Per l’educazione di suo figlio, donna Ortensia aveva manifestato più larghi e saggi intendimenti. I gravi studî in Italia e all’estero, i viaggi frequenti, la giusta libertà d’azione non potevano a meno d’assecondare lo sviluppo d’una tempra eccezionalmente favorita dalla natura. Decio aveva ereditato dal padre un facile e limpido intelletto, dalla stirpe materna, con la gentilezza latina, una grande distinzione signorile, e quella cortesia, ora molto in disuso, delle forme che impone la nobiltà del contegno, la misura nella parola, la deferenza verso la donna. Ma questa specie di cavalleresco omaggio derivava in lui sovrattutto dal convincimento della inferiorità muliebre che commuove il cuore di molti uomini d’una tenerezza protettrice verso la creatura bella e pur deficente che loro malgrado li affascina.

Aristocratico del pensiero, egli mal consentiva alle idee moderne e fin dalla prima giovinezza si era adoperato ad eliminare dalla casa i ricordi per lui ripugnanti d’ogni attività commerciale. Ciò non toglie che sorvegliasse con acume gli amministratori d’una ricchezza eccezionalmente onesta. Egli caldeggiava d’altronde le istituzioni pie, prestando, oltre il soccorso, l’efficace opera manuale, sportman moderato, era un cultore appassionatissimo del buon gusto, della lettura, delle arti e non menava vanto del suo sapere, integro e fermo nel carattere, virile nell’aspetto e nei propositi rappresentava il tipo del gentiluomo d’una volta con le sue belle qualità antiche e con qualche antico pregiudizio.

Il giovane rimase un po’ sorpreso quando, due giorni dopo, a colazione, Anna gli domandò:

— E tu che cosa fai? non hai un’occupazione fissa?

— S’occupa sempre! — rispose per lui donna Ortensia un po’ piccata — intanto accudisce ai propri interessi, poi fa parte di molte società, anche di beneficenza; non gli mancano che gli anni per esser deputato.

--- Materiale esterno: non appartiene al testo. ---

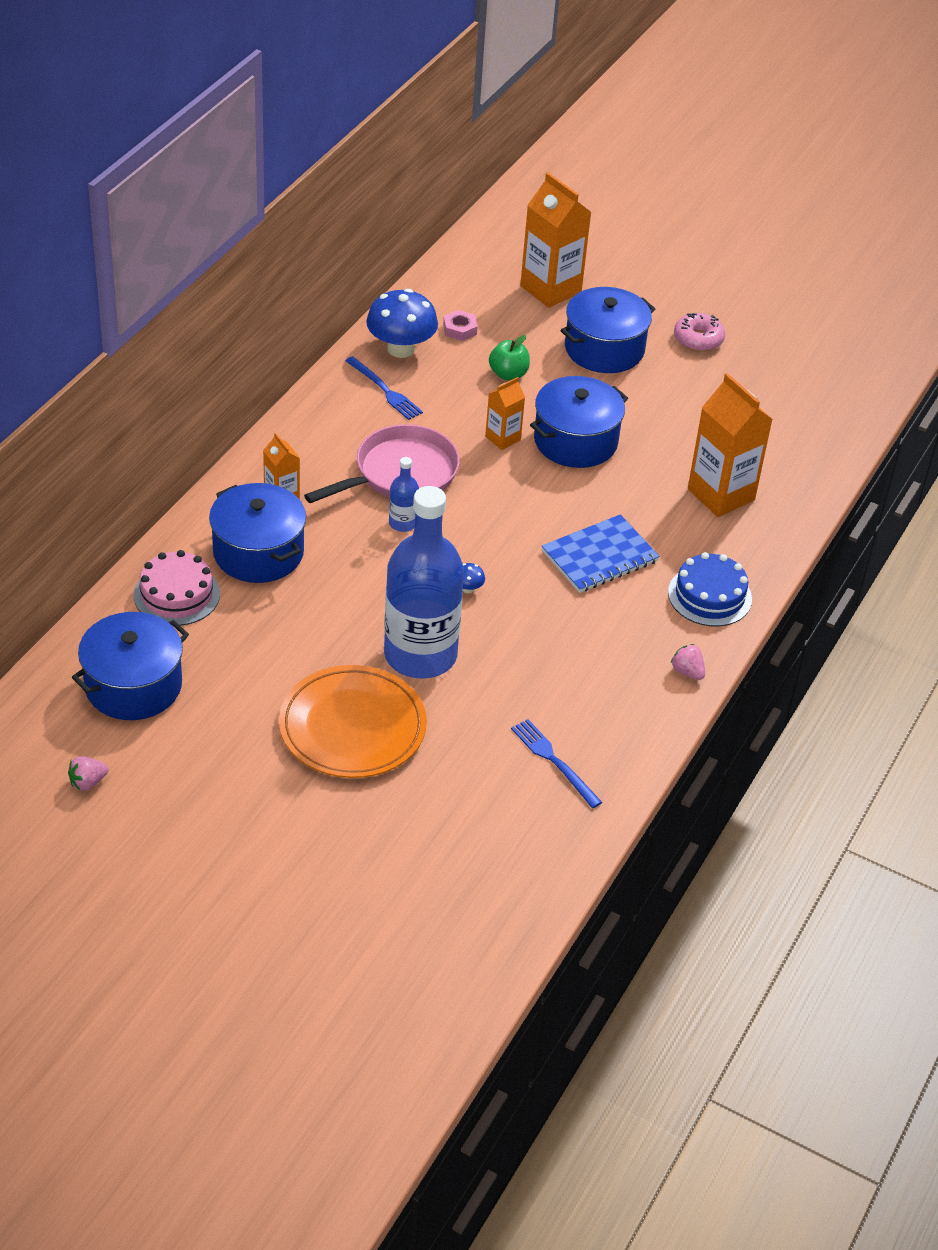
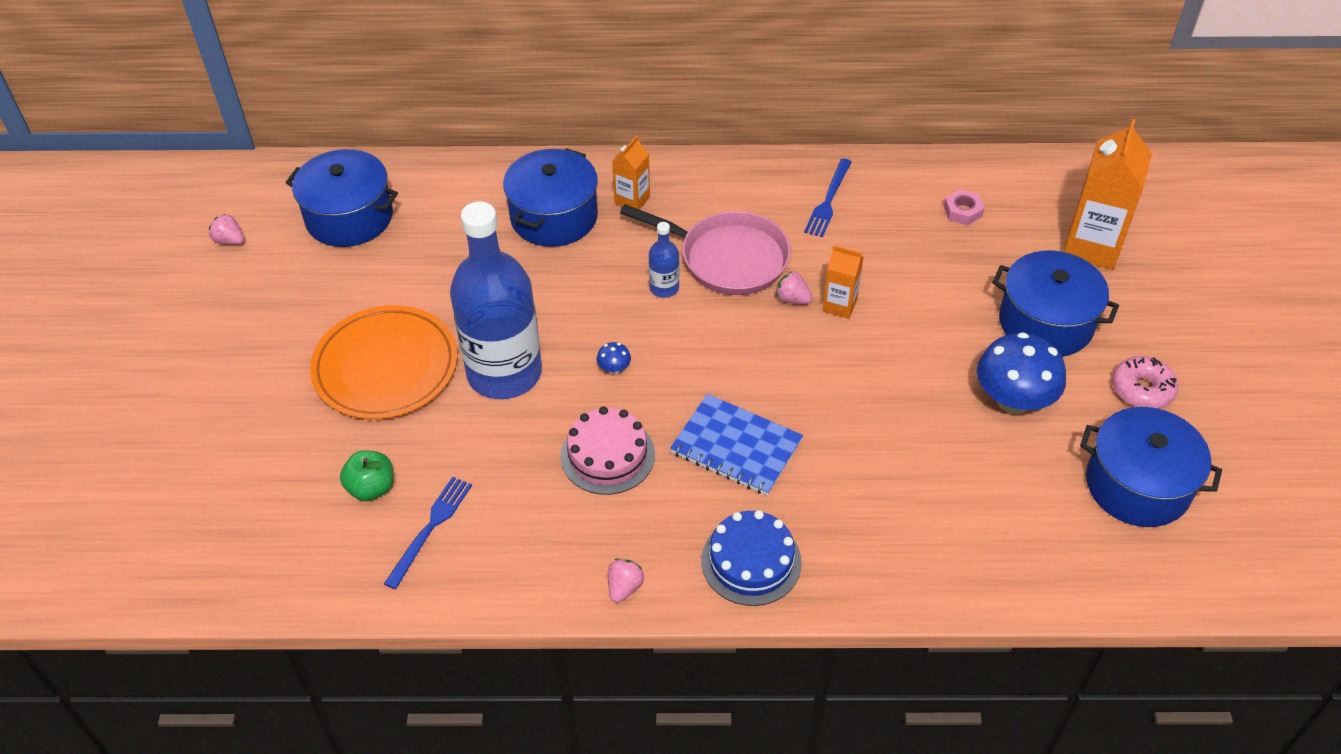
camera: 65 degrees right, 5 degrees up
pink cake [133,550,220,626] -> pink cake moved to [561,406,655,495]
blue mushroom [366,289,438,358] -> blue mushroom moved to [977,332,1066,414]
green apple [489,335,530,381] -> green apple moved to [340,450,393,501]
blue pot [530,376,628,468] -> blue pot moved to [1080,407,1222,527]
orange carton [688,373,773,517] -> none
none -> pink strawberry [776,272,812,304]

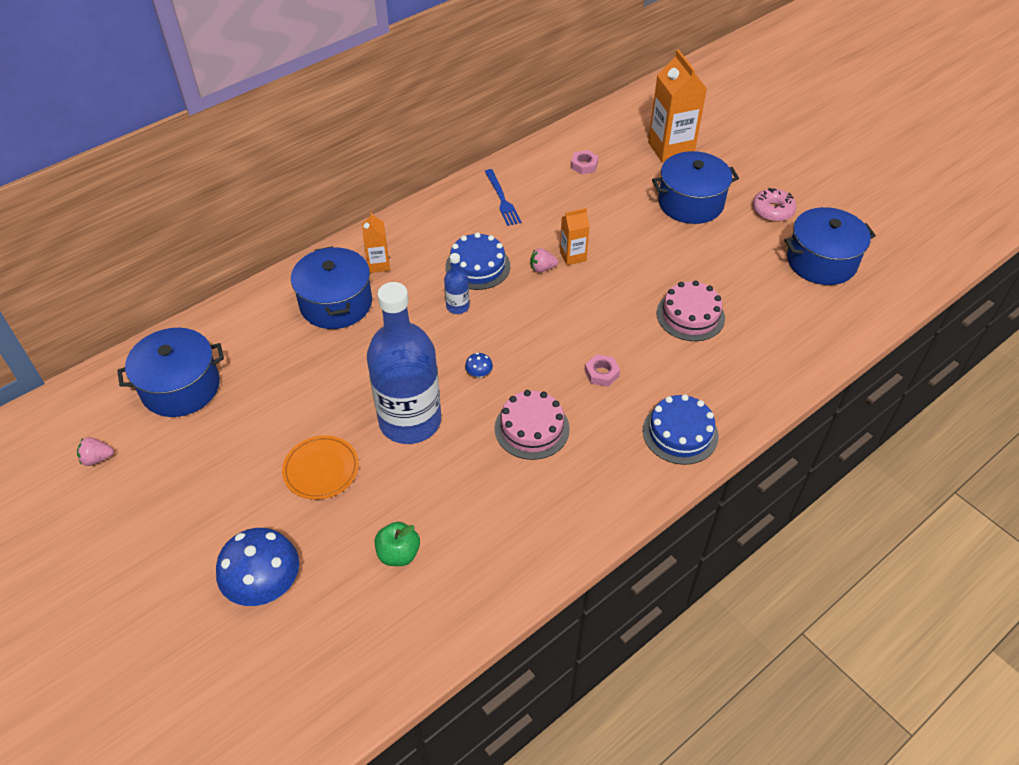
camera: 40 degrees left, 0 degrees up
orange plate [310,305,457,419] -> orange plate [282,435,359,500], size x0.60
blue fork [384,477,472,589] -> none
pink strawberry [608,558,644,603] -> none
pink pan [620,204,791,295] -> blue cake [445,232,510,290]
blue notebook [670,394,803,495] -> pink nut [585,354,620,387]
blue mushroom [977,332,1066,414] -> blue mushroom moved to [216,528,299,606]
none -> pink cake [656,280,725,341]

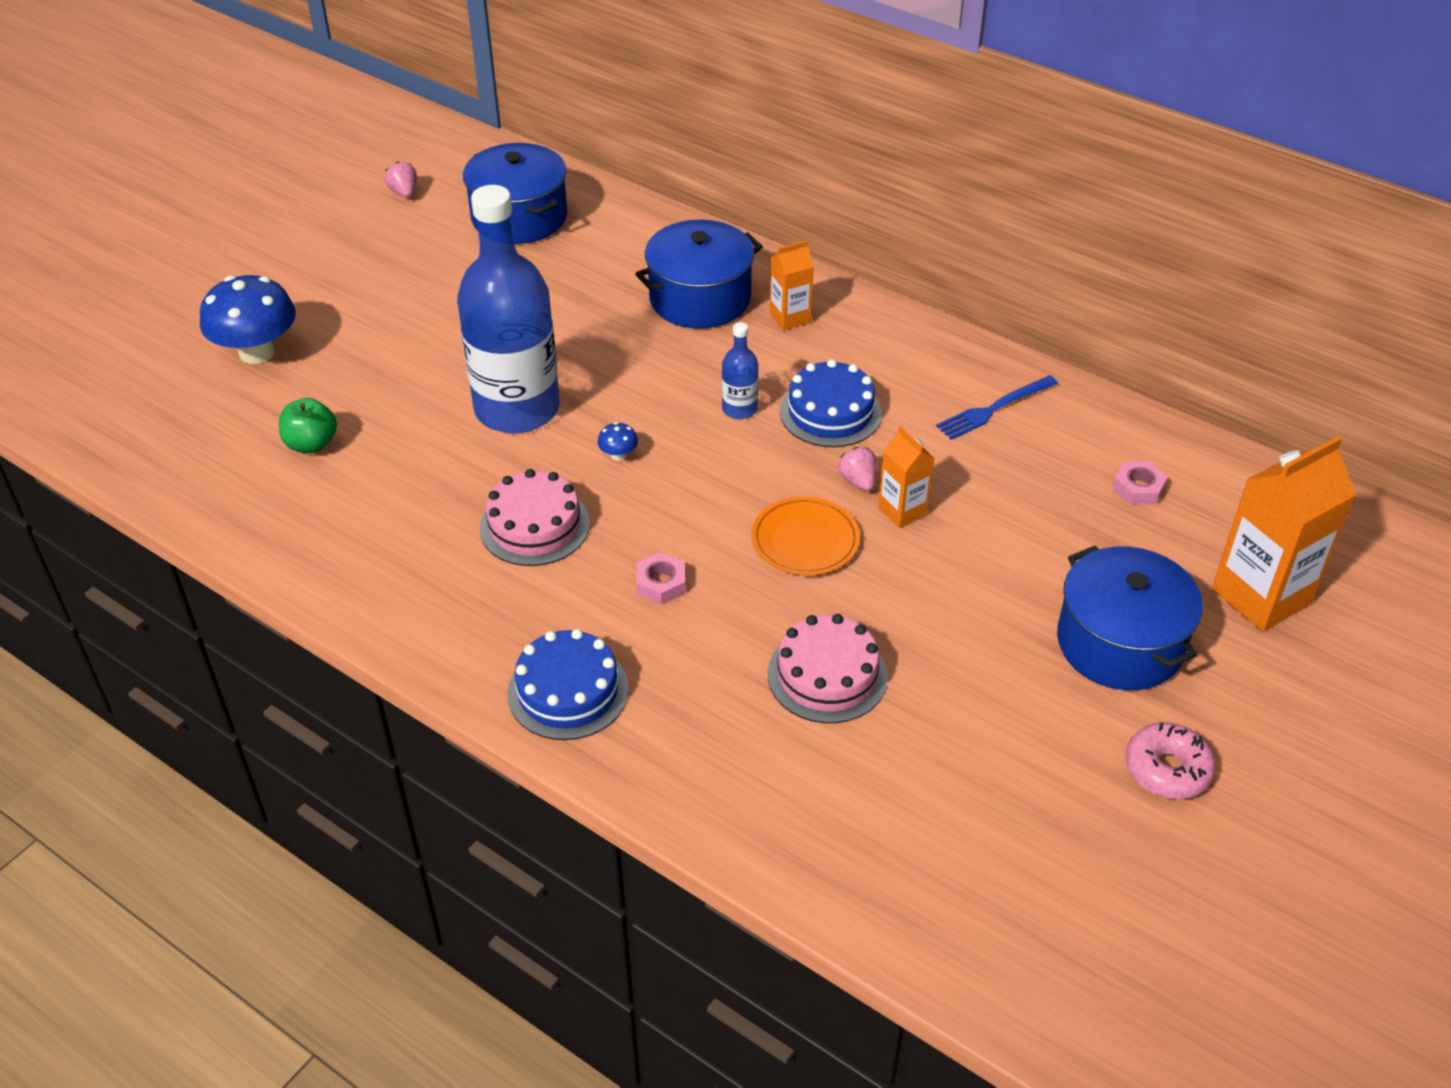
camera: 75 degrees right, 5 degrees down
orange plate [282,435,359,500] -> orange plate moved to [752,497,860,575]
blue pot [784,207,876,285] -> none

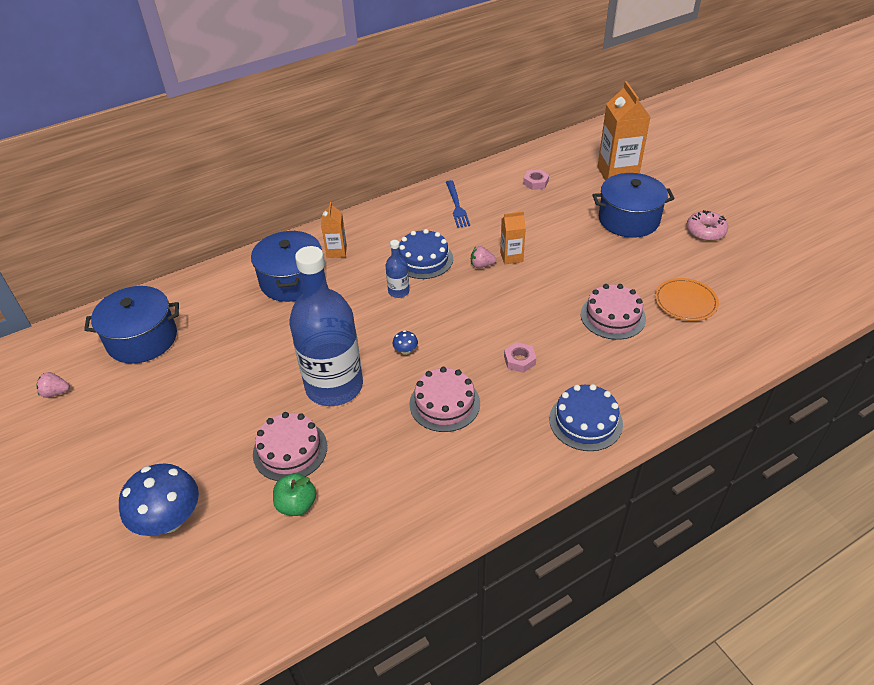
camera: 65 degrees left, 0 degrees up
orange plate [752,497,860,575] -> orange plate moved to [655,278,719,321]
none -> pink cake [253,412,327,481]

— Capisco. Svaghi da signore. Io sono avvezza a trovarmi in mezzo a della gente che deve guadagnarsi il pane e che sostiene un’aspra lotta per la vita. Perdona, Decio, alla mia indiscreta domanda.

— Ti pare Aennchen!— dice il giovane con la più schietta amabilità. — Il lavoro è una bella cosa sotto qualunque forma.